→ Задания к выполнению
[1] Согласно фрагменту о христианском вероучении, кем примет Иисуса ребёнок, если вырастет похожим на Гладстона?
[2] Продолжите рассуждение о христианском вероучении, начав сразу после его последнего предложения.

─── Фрагмент текста

Ему подобным быть! всегда!..

Но нет, избавлюсь я тогда От веры этой глупой, дикой;

Вовек не покорюсь стыду Пред Ним склониться. Никогда!

Прочь, отвратительный владыка

Жестоких сонмов! Я пойду,

Чтоб, чресла препоясав – да! —

Приют от этих мук великих

Искать – не в Небесах – в Аду!»

Христианское вероучение

А теперь зададимся вопросом о том выборе, что дан тебе твоей природой. Честный учитель, желающий поведать непосвящённому факты о христианстве, не может, думаю, разместить эти факты иначе, чем я, в сколь угодно существенной мере. Если показать детям, с одной стороны, агитатора-атеиста, а с другой монахиню-проповедницу из монастырской школы (со всеми иными вербовщиками, расположенными между этими крайностями), их не стоит перегружать напрасными дискуссиями о том, существовал ли когда-то такой человек как Иисус. Когда Ю сказал, что кампании Иисуса Навина неправдоподобны, Уотл не стал спорить об этом: он доказал подобным же образом, что кампании Наполеона тоже были неправдоподобны. Предметом исследования Юма являются только вымышленные персонажи: ничто и никогда не сделает Эдуарда Исповедник и святого Людовика более реальными для нас, чем Дон Кихот или мистер Пиквик . Нам стоит пресечь обсуждение, заявив, что существованию Иисуса есть точно такие же подтверждения, как и существованию любого другого человека его времени; и то, что ты не можешь поверить ни в одну из рассказанных тебе Матфеем историй, опровергает существование Иисуса не более, чем то, что ты не веришь рассказам Маколе , опровергает существование Вильгельма III . Евангельские повествования в своей основе дают вам биографию, вполне надёжную и достоверную с чисто светской точки зрения, если ты согласуешь всё, что Юм, или Гримм, или Руссо, или Гексли, или любой современный епископ отбросил бы как фантастику. Не вдаваясь в тонкости, ты можешь стать последователем Иисуса точно так же, как последователем Конфуция или Лао-цзы, и потому можешь называть себя иисусианином или даже христианином, если считаешь (что вполне допустимо для строгого секуляриста), что все пророки вдохновлены Христом, а все люди в целом – его миссией.

Кроме того, учитель христианства должен сперва научить ребёнка песне о Джоне Ячменное Зерно, с полями и сезонами, свидетельствующими о своей вечной истине. Затем, когда разум ребёнка будет к этому готов, можно рассказать ему (как об исторических и психологических феноменах) о традиции козла отпущения, Избавителя, Искупления, Воскресения, Второго Пришествия, и что в мире, насыщенном этими обычаями, Иисуса принимали, главным образом, как давно ожидаемого и часто предрекаемого Избавителя, Мессию, Христа. Даже ребёнку под силу понять это. Если он вырастет похожим на Гладстона, он примет Иисуса как своего Спасителя, а Петра и Иоанна Крестителя – как последователя Спасителя и его предтечу соответственно. Если же на Гексли, он изберёт светскую точку зрения, даже если его набожная семья попытается помешать ему. Теперь важно отметить, что Гладстонам и гексли пора перестать попусту тратить своё время и нелепо пререкаться о Гадаринских свиньях, а вместо этого попытаться составить своё мнение по поводу обоснованности светских доктрин Иисуса; ибо речь идёт о том, за что можно сражаться и в наше время.

──────
─── Фрагменты данных

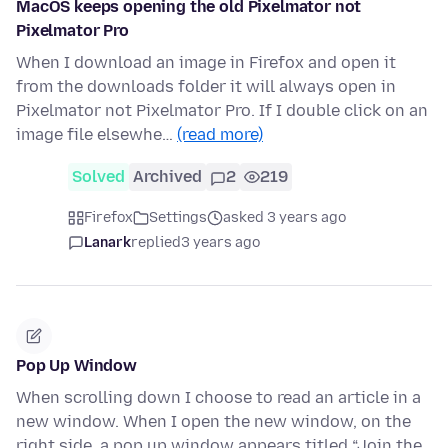
MacOS keeps opening the old Pixelmator not
Pixelmator Pro
When I download an image in Firefox and open it
from the downloads folder it will always open in
Pixelmator not Pixelmator Pro. If I double click on an
image file elsewhe…
(read more)
Solved
Archived
2
219
Firefox
Settings
asked 3 years ago
Lanark
replied
3 years ago
Pop Up Window
When scrolling down I choose to read an article in a
new window. When I open the new window, on the
right side, a pop up window appears titled “Join the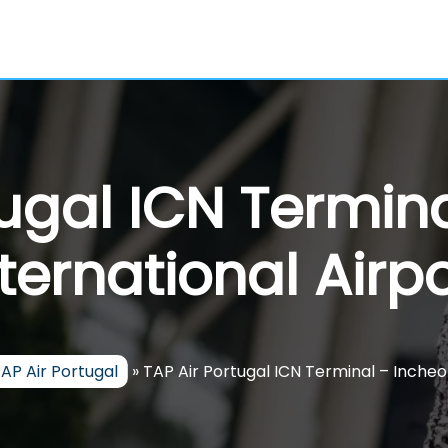
tugal ICN Termin
nternational Airpo
AP Air Portugal
»
TAP Air Portugal ICN Terminal – Incheo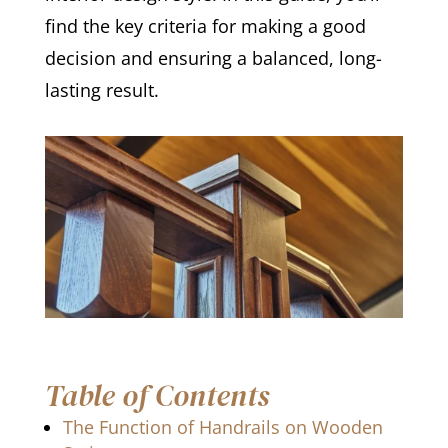
find the key criteria for making a good
decision and ensuring a balanced, long-
lasting result.
Table of Contents
The Function of Handrails on Wooden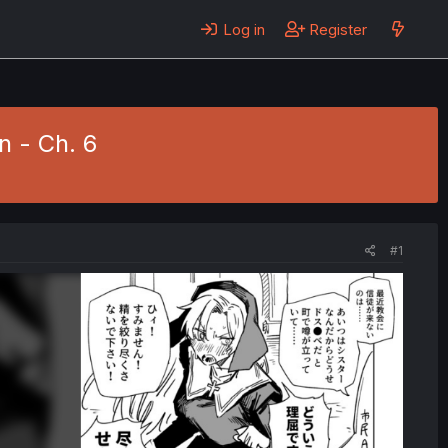
Log in
Register
n - Ch. 6
#1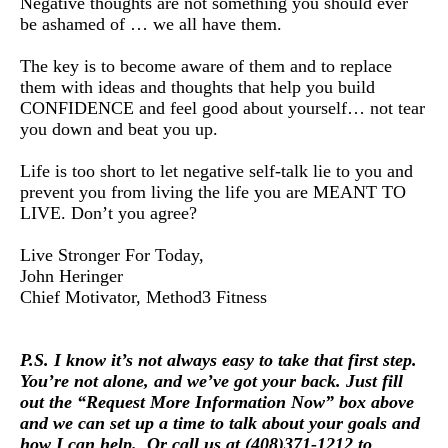
Negative thoughts are not something you should ever
be ashamed of … we all have them.
The key is to become aware of them and to replace
them with ideas and thoughts that help you build
CONFIDENCE and feel good about yourself… not tear
you down and beat you up.
Life is too short to let negative self-talk lie to you and
prevent you from living the life you are MEANT TO
LIVE. Don’t you agree?
Live Stronger For Today,
John Heringer
Chief Motivator, Method3 Fitness
P.S. I know it’s not always easy to take that first step.
You’re not alone, and we’ve got your back. Just fi
ll 
out the “Request More Information Now” box above 
and we can set up a time to talk about your goals and
how I can help.
Or call us at (408)371-1212 to 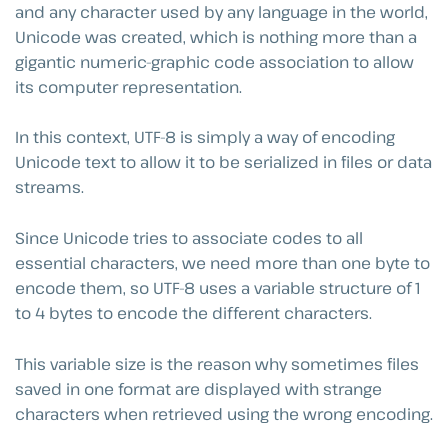
and any character used by any language in the world,
Unicode was created, which is nothing more than a
gigantic numeric-graphic code association to allow
its computer representation.
In this context, UTF-8 is simply a way of encoding
Unicode text to allow it to be serialized in files or data
streams.
Since Unicode tries to associate codes to all
essential characters, we need more than one byte to
encode them, so UTF-8 uses a variable structure of 1
to 4 bytes to encode the different characters.
This variable size is the reason why sometimes files
saved in one format are displayed with strange
characters when retrieved using the wrong encoding.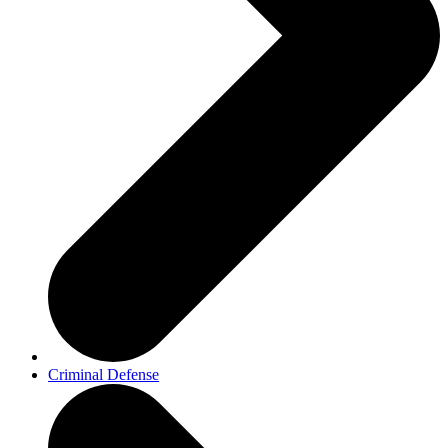
Criminal Defense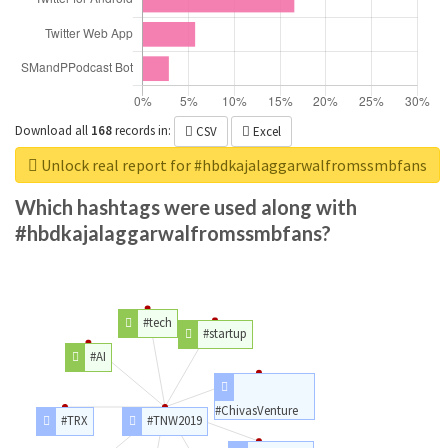
Download all
168
records
in:
CSV
Excel
Unlock real report for #hbdkajalaggarwalfromssmbfans
Which hashtags were used along with
#hbdkajalaggarwalfromssmbfans?
#tech
#startup
#AI
#ChivasVenture
#TRX
#TNW2019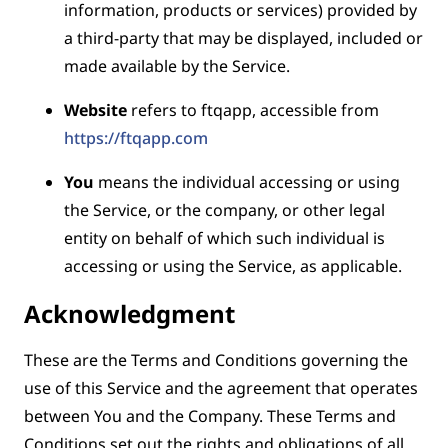
information, products or services) provided by
a third-party that may be displayed, included or
made available by the Service.
Website
refers to ftqapp, accessible from
https://ftqapp.com
You
means the individual accessing or using
the Service, or the company, or other legal
entity on behalf of which such individual is
accessing or using the Service, as applicable.
Acknowledgment
These are the Terms and Conditions governing the
use of this Service and the agreement that operates
between You and the Company. These Terms and
Conditions set out the rights and obligations of all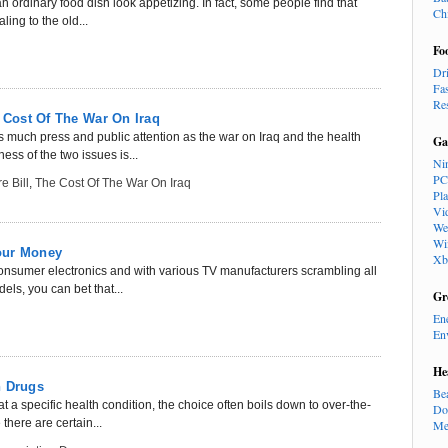
an ordinary food dish look appetizing. In fact, some people find that
Ch
ling to the old...
Fo
Dr
Fa
Re
e Cost Of The War On Iraq
s much press and public attention as the war on Iraq and the health
Ga
ss of the two issues is...
Ni
PC
e Bill
,
The Cost Of The War On Iraq
Pl
Vi
We
Wi
our Money
Xb
consumer electronics and with various TV manufacturers scrambling all
ls, you can bet that...
Gr
En
En
He
n Drugs
Be
t a specific health condition, the choice often boils down to over-the-
Do
there are certain...
Me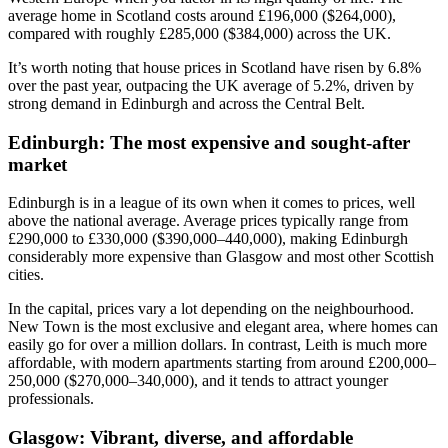
average home in Scotland costs around £196,000 ($264,000),
compared with roughly £285,000 ($384,000) across the UK.
It’s worth noting that house prices in Scotland have risen by 6.8%
over the past year, outpacing the UK average of 5.2%, driven by
strong demand in Edinburgh and across the Central Belt.
Edinburgh: The most expensive and sought-after
market
Edinburgh is in a league of its own when it comes to prices, well
above the national average. Average prices typically range from
£290,000 to £330,000 ($390,000–440,000), making Edinburgh
considerably more expensive than Glasgow and most other Scottish
cities.
In the capital, prices vary a lot depending on the neighbourhood.
New Town is the most exclusive and elegant area, where homes can
easily go for over a million dollars. In contrast, Leith is much more
affordable, with modern apartments starting from around £200,000–
250,000 ($270,000–340,000), and it tends to attract younger
professionals.
Glasgow: Vibrant, diverse, and affordable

──────

→ Ответы по заданиям
[1] Своим Спасителем.

[2]
В этом разделе не так уж много того, что ещё не обсуждалось. Но мы должны ещё раз обратить ваше внимание, что мистер Шоу не в состоянии должным образом оценить весомость и значимость аргументов. «Когда Юм сказал, что кампании Иисуса Навина неправдоподобны, Уотли не стал спорить об этом: он доказал подобным же образом, что кампании Наполеона тоже были неправдоподобны».

По-моему, Шоу даже не приходило в голову, что Уотли лишь попытался одолеть Юма. Он устроил «школярский розыгрыш, дабы развеять скуку». Его книга – академическая петарда, весьма позабавившая членов учёного общества Тринити-колледжа, попивающих портвейн за Высоким Столом. Аргумент несерьёзен.

Кроме того, логика совершенно дурацкая. Доказательство того, что кампании Наполеона невозможны, не опровергает существования Наполеона; оно лишь доказывает ошибку историка. Юм не пытался опровергнуть существование Иисуса Навина, он лишь хотел показать, что библейский отчёт неверен; именно это было предметом обсуждения, ибо весь смысл христианства заключался в том, что Книга Иисуса Навина продиктована устами Святого Духа, в связи с чем в ней не должно было содержаться ни малейшей ошибки. Таким образом, аргумент Уотли лишь укреплял позицию Юма. Он привёл очередной пример того, что историки могут ошибаться; и, проводя параллель между Наполеоном и Иисусом, он имел в виду, что в обе летописи вкрались ошибки, что и пытался доказать Юм.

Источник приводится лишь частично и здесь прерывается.